I disagree that it is a bad job. I’m not sure what kind of place it is, if it is a fee-based RIA rather than a guy selling investments, it can be very lucrative.

Yes Fee based is where the advisor charges a percentage of AUM (or flat fee) to manage the investments and provide planning serivces. This would include IM, insurance needs analysis, retirement planning, debt planning, estate planning etc.

Your revenue is more stable and provides better transparency on cost of service for the client.

+2 to Greenman and Mike

I always view that FA job is so-so for many people, but it’s all models and bottles if you are in the top X%…

It takes time to establish yourself as a FA but once you build a decent book, it’s a comfortable life/work balance.

^ I will agree, since like nearly all jobs, the top few % are great and make big $. Unfortunately, it’s also true that most beginning folks are all nothing more then insurance salesman, and it’s far from what people expect in terms of being a “financial analyst”. ALso, the vast majority drop out since they can’t meet their quota after they exhausted their supply of friends/relatives to sell to. Hence why people sometimes refer to them as “chop shops”. And not to mention that many of top % don’t start off as junior salesman. The really big shot “financial advisors” were usually folks working on the buyside managing institutinoal money, etc with numerious contacts already in place, and all they needed was a platform to do their business and officialy be a “financial advisor”.

I have nothing constructive to add other than I found it funny that this guy highlights having a pool as the sign that one has made it big.

Disagree, RIa is a very good and stabl business model…

Let me clarify; Have you seen the movie Wolf of Wall street, its somethin like that.

bfreetti

Any updates given the comments?

I was in your position almost exactly a year ago.

If you feel that this is 100% your calling, sure, stay in it. I hear you make tons of money if your daddy’s a lawyer and your uncle lives on the golf course.

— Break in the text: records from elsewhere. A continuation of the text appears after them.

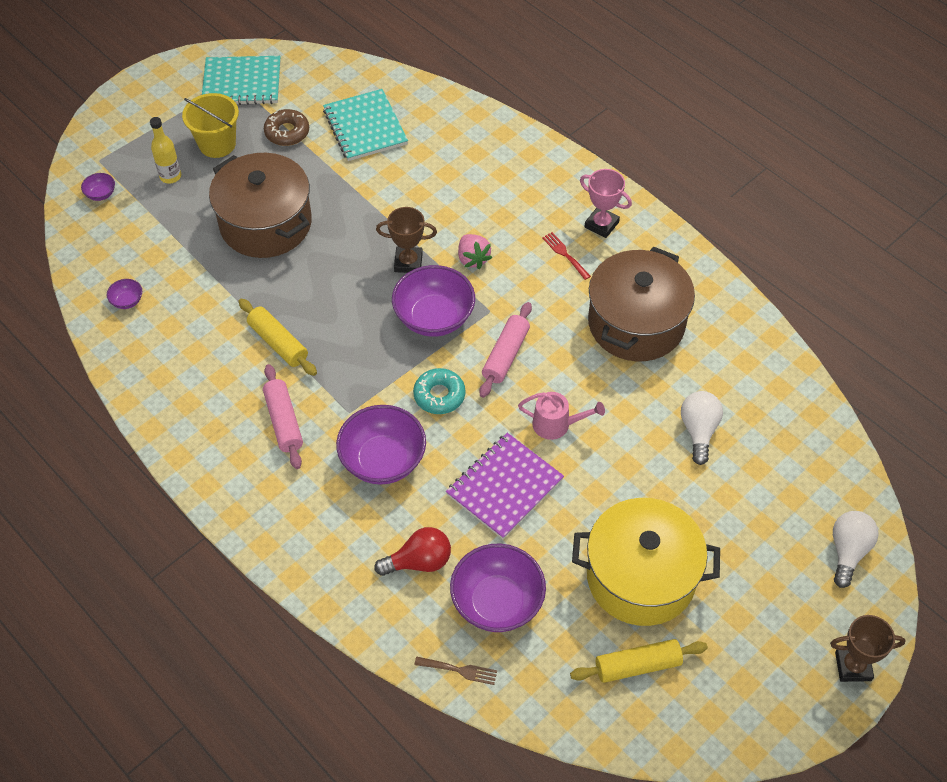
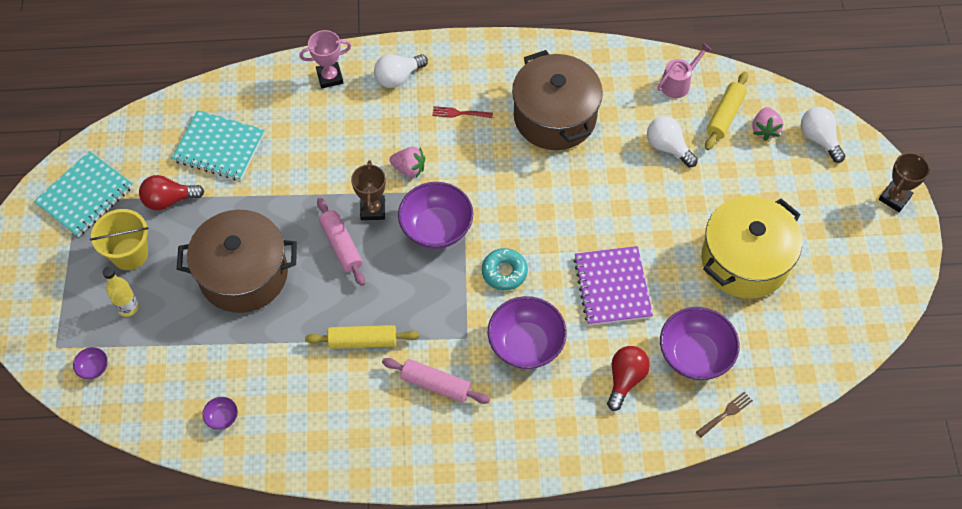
camera: 50 degrees left, 5 degrees up
(287, 132) = (169, 200): brown donut -> red light bulb
(408, 262) = (373, 209): brown trophy -> brown trophy turned 45 degrees counterclockwise
(505, 355) = (509, 209): pink rolling pin -> pink rolling pin (341, 245)
(554, 189) = (398, 77): none -> white light bulb
(556, 424) = (591, 221): pink watering can -> pink watering can (678, 83)
(601, 224) = (456, 74): pink trophy -> pink trophy (330, 77)
(637, 665) = (804, 310): yellow rolling pin -> yellow rolling pin (725, 116)
(806, 497) = (764, 130): none -> pink strawberry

If you are at all lying to your self, telling yourself that you are out there to help your clients, you’re there to help people reach their goals, or you have any aspirations beyond being a glorified insurance agent, get OUT. Cut your losses early. I don’t know what your pay structure is–mine was 100% commission (though I was told I’d be paid a salary)–but I’ve heard rumours that at some shops if you don’t hit a quota you owe BACK what you were paid as a salary…

I’ve been trying to transition from that FA role to a more quantitative role, and it’s exceedingly difficult. I think I might have gotten at least a toe in the door by leveraging my language skills into a PE firm that invests solely in Asia, but it’s a support role (I haven’t signed anything yet though). I don’t have the most stellar resume, maybe you might have more luck, I don’t know, but the interviews I have gotten for positions that I’m truly interested in, the recruiters are just bewildered–why were you an FA? Why do you want to work as an analyst?

I’m looking forward to the day where I have other experience so I can take those days as an FA completely off my record.

Though, of course, if you like it, stay. It’s your choice. But it’s really a lifestyle I think. If you don’t believe in it 100%, you’re going to make yourself miserable. And your friends and family too, because you’re bound to try and sell whole lifes to them and open up Roths for your 23 yrold friends.

http://news.efinancialcareers.com/us-en/141816/the-key-to-making-it-in-wealth-management-whos-your-daddy/

I wish I read this a year ago.

FA’s that hire you telling you it’s not a sales role, are 95% of the time, lying. The other 5% of the time they aren’t, because it’s an admin role.

If you think you are in the top 10% of salespeople out there, it will be a good gig, good hours, and high rewards. If you already have doubts about deviating from your life path, get out of there now.

mk - awesome avatar

what is wrong with having a roth at 23?